Sospechó la naturaleza lujuriosa del regalo y con un estremecimiento hizo un gesto con ambas manos para que Miley no continuara.

   —Joseph, ve a por los caballos —le indicó su padre.

   Nick dirigió el carro al establo. Desenganchó los animales y esperó a un lado a que Joseph sacase los suyos.

   Estaba apilando heno en una de las cuadras, cuando el chico entró. Se quedó contemplándolo en silencio con un pie apoyado en el esparcidor de estiércol.

   —Tu padre debe de estar esperándote —comentó Nick a la vez que amontonaba heno en el pesebre.

   —Quería comentarte algo —se encogió de hombros—, aunque puede que sea una tontería.

   —¿Quieres que hable con tus padres de tu interés porla Medicina?

   —No se trata de eso. Es algo que ha pasado hoy, en Kiowa.

   —Suéltalo.

   El chico le contó con todo detalle el encuentro con aquel matrimonio. Nick lo escuchaba muy serio, no entendía por qué Miley no le había mencionado nada sobre el incidente.

   —He pensado que era mi obligación decírtelo —dijo incómodo—. No creo que tenga ninguna importancia, pero no imaginas cómo se puso Miley .No quería ni oír hablar del asunto, insistió mucho en que me olvidara de ello.

   —No te preocupes. ¿Watts has dicho que se llamaban?

   —Sí, Clifford y Rachel Watts.

   —Fuera te esperan hace rato —concluyó revolviéndole el pelo—. Y, Joseph..., de esto, ni una palabra a nadie.

   —Descuida —aseguró el muchacho saliendo por la puerta.
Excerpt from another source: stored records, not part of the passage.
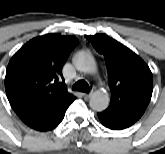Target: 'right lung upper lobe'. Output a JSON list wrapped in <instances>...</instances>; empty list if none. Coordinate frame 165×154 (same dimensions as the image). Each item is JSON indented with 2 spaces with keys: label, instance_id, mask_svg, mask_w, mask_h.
Masks as SVG:
<instances>
[{
  "label": "right lung upper lobe",
  "instance_id": "cb5924a9",
  "mask_svg": "<svg viewBox=\"0 0 165 154\" xmlns=\"http://www.w3.org/2000/svg\"><path fill=\"white\" fill-rule=\"evenodd\" d=\"M76 44L75 37L52 33L30 40L14 54L6 70L5 89L19 117L69 94L62 67Z\"/></svg>",
  "mask_w": 165,
  "mask_h": 154
}]
</instances>
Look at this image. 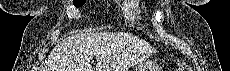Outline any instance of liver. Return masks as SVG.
Returning a JSON list of instances; mask_svg holds the SVG:
<instances>
[{"label":"liver","instance_id":"liver-1","mask_svg":"<svg viewBox=\"0 0 230 71\" xmlns=\"http://www.w3.org/2000/svg\"><path fill=\"white\" fill-rule=\"evenodd\" d=\"M155 53L147 42L127 33H78L60 42L52 50L46 71H126L135 61Z\"/></svg>","mask_w":230,"mask_h":71}]
</instances>
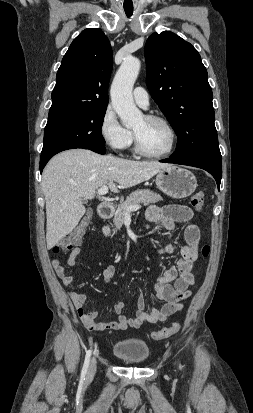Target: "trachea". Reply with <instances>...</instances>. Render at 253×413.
<instances>
[{
	"instance_id": "trachea-1",
	"label": "trachea",
	"mask_w": 253,
	"mask_h": 413,
	"mask_svg": "<svg viewBox=\"0 0 253 413\" xmlns=\"http://www.w3.org/2000/svg\"><path fill=\"white\" fill-rule=\"evenodd\" d=\"M125 13H126L127 17H130V16H132V14H133V10H127V9H125Z\"/></svg>"
}]
</instances>
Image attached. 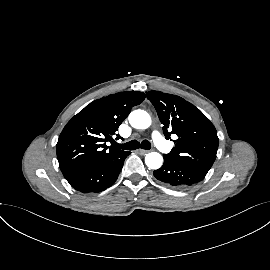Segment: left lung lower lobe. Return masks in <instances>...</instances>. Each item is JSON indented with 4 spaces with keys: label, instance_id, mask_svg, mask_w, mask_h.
Listing matches in <instances>:
<instances>
[{
    "label": "left lung lower lobe",
    "instance_id": "obj_1",
    "mask_svg": "<svg viewBox=\"0 0 270 270\" xmlns=\"http://www.w3.org/2000/svg\"><path fill=\"white\" fill-rule=\"evenodd\" d=\"M161 168L153 172L156 179L176 188H188L205 178L204 173L164 156Z\"/></svg>",
    "mask_w": 270,
    "mask_h": 270
}]
</instances>
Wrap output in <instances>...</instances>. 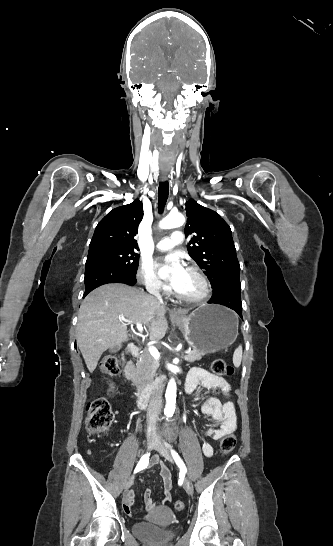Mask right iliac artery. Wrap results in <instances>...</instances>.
Masks as SVG:
<instances>
[{
  "label": "right iliac artery",
  "mask_w": 333,
  "mask_h": 546,
  "mask_svg": "<svg viewBox=\"0 0 333 546\" xmlns=\"http://www.w3.org/2000/svg\"><path fill=\"white\" fill-rule=\"evenodd\" d=\"M149 456H150V453H146L141 457L139 463L137 464V466H136V468L134 470V473H137L140 470L145 469L147 467V465L149 463Z\"/></svg>",
  "instance_id": "right-iliac-artery-1"
}]
</instances>
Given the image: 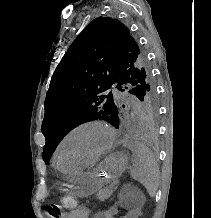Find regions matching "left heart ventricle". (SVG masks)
<instances>
[{"label":"left heart ventricle","mask_w":211,"mask_h":218,"mask_svg":"<svg viewBox=\"0 0 211 218\" xmlns=\"http://www.w3.org/2000/svg\"><path fill=\"white\" fill-rule=\"evenodd\" d=\"M106 135L97 128H85L64 143L60 151L59 164H84L90 161L106 143Z\"/></svg>","instance_id":"1"}]
</instances>
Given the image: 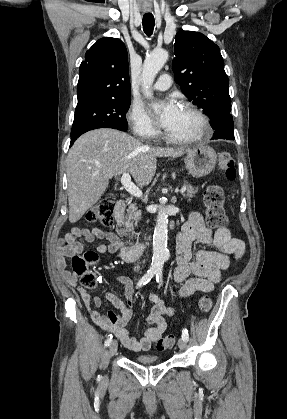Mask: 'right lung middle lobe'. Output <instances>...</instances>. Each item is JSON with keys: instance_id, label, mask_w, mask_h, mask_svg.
<instances>
[{"instance_id": "right-lung-middle-lobe-1", "label": "right lung middle lobe", "mask_w": 287, "mask_h": 419, "mask_svg": "<svg viewBox=\"0 0 287 419\" xmlns=\"http://www.w3.org/2000/svg\"><path fill=\"white\" fill-rule=\"evenodd\" d=\"M130 103V98H125L101 101L76 108L71 141L76 140L81 134L97 128H114L126 131L128 123L125 115Z\"/></svg>"}]
</instances>
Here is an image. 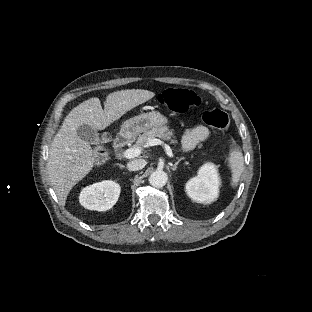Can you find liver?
<instances>
[{"label": "liver", "mask_w": 312, "mask_h": 312, "mask_svg": "<svg viewBox=\"0 0 312 312\" xmlns=\"http://www.w3.org/2000/svg\"><path fill=\"white\" fill-rule=\"evenodd\" d=\"M155 96L145 89H125L109 93L102 109L100 99L92 97L78 104L65 117L50 145L47 163L50 183L65 206L70 191L86 178L103 158L96 159L92 147L77 135L81 125L105 130L128 111Z\"/></svg>", "instance_id": "6515ba94"}]
</instances>
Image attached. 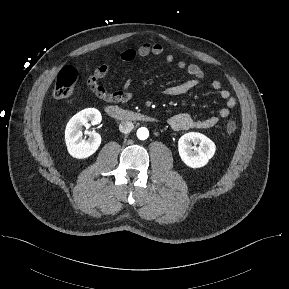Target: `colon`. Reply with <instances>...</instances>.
<instances>
[{
  "label": "colon",
  "instance_id": "obj_1",
  "mask_svg": "<svg viewBox=\"0 0 289 289\" xmlns=\"http://www.w3.org/2000/svg\"><path fill=\"white\" fill-rule=\"evenodd\" d=\"M77 80V72L73 67L66 66L59 73L53 88V95L57 99L70 97L74 91ZM237 130V124L234 120H230L226 124V131L233 134Z\"/></svg>",
  "mask_w": 289,
  "mask_h": 289
}]
</instances>
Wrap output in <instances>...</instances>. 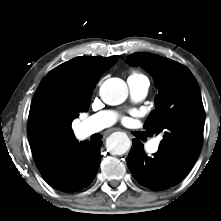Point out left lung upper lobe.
<instances>
[{"label": "left lung upper lobe", "mask_w": 221, "mask_h": 221, "mask_svg": "<svg viewBox=\"0 0 221 221\" xmlns=\"http://www.w3.org/2000/svg\"><path fill=\"white\" fill-rule=\"evenodd\" d=\"M132 65H142L154 77L159 93L156 109L145 121L150 135L161 134L158 151L186 175L202 147L205 112L199 85L184 65L152 53H134Z\"/></svg>", "instance_id": "left-lung-upper-lobe-1"}]
</instances>
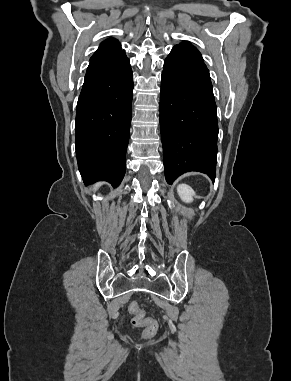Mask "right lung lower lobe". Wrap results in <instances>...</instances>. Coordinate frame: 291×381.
Listing matches in <instances>:
<instances>
[{"label": "right lung lower lobe", "instance_id": "right-lung-lower-lobe-1", "mask_svg": "<svg viewBox=\"0 0 291 381\" xmlns=\"http://www.w3.org/2000/svg\"><path fill=\"white\" fill-rule=\"evenodd\" d=\"M133 74L122 49L90 59L76 109V155L85 184L119 186L126 171L132 115Z\"/></svg>", "mask_w": 291, "mask_h": 381}]
</instances>
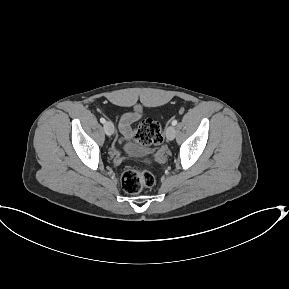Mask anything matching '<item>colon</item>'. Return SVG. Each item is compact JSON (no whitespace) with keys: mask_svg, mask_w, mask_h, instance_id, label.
I'll use <instances>...</instances> for the list:
<instances>
[{"mask_svg":"<svg viewBox=\"0 0 289 289\" xmlns=\"http://www.w3.org/2000/svg\"><path fill=\"white\" fill-rule=\"evenodd\" d=\"M135 140L141 145H160L163 141L160 124L153 119L143 120L135 130ZM155 183L153 174L146 170L129 167L121 177L123 190L128 194H137L151 188Z\"/></svg>","mask_w":289,"mask_h":289,"instance_id":"5ec220e1","label":"colon"}]
</instances>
   Durante el resto de la tarde, Nick estuvo inquieto. No hacía más que pensar en las palabras de Joseph. Si el parecido era tal que incluso pensaron que podía ser sobrina suya, puede que hubiese alguna relación de parentesco. Podía darse esa coincidencia, ya que Miley desconocía su verdadero origen. Y estaba el reloj; tal vez las iniciales... No, de ningún modo podía olvidar el asunto como si nada hubiese sucedido. Miley era muy intuitiva, si el encuentro con aquellas personas la había inquietado era por algún motivo. Tenía que hacer algo al respecto. Una buena ocasión sería aprovechar el viaje a Kiowa para la venta de reses.

   Horas después, en la cama, continuaba absorto ideando la manera de averiguar más cosas sobre el matrimonio Watts de Denver.
Miley abrazada a él, guardaba silencio. Trató de apartar de su mente el encuentro con aquella pareja. Era feliz al lado de Nick y no iba a permitir que nada interfiriese en su vida.

   —¿En qué piensas? —preguntó acariciándole vello del pecho.

   —Pensaba que la felicidad consiste en estar tumbado boca arriba, con los brazos bajo la cabeza —aseguró en voz baja—, y tenerte enroscada a mí como una serpiente.

   Miley emitió una risa dulce y se aferró aún más a él.

   Nick la besó en la cabeza y cerró los ojos. De todos modos, no había de qué preocuparse. Quizá no fuese más que una simple coincidencia.

   Miley se levantó a apagar el farol y volvió a la cama. Nick la atrajo con fuerza. No había tardado ni medio minuto y ya echaba de menos sentirla pegada a él. Por nada del mundo pensaba renunciar a la felicidad que la vida le había regalado, porque su felicidad era Miley

   Esa noche, a los dos les costó conciliar el sueño.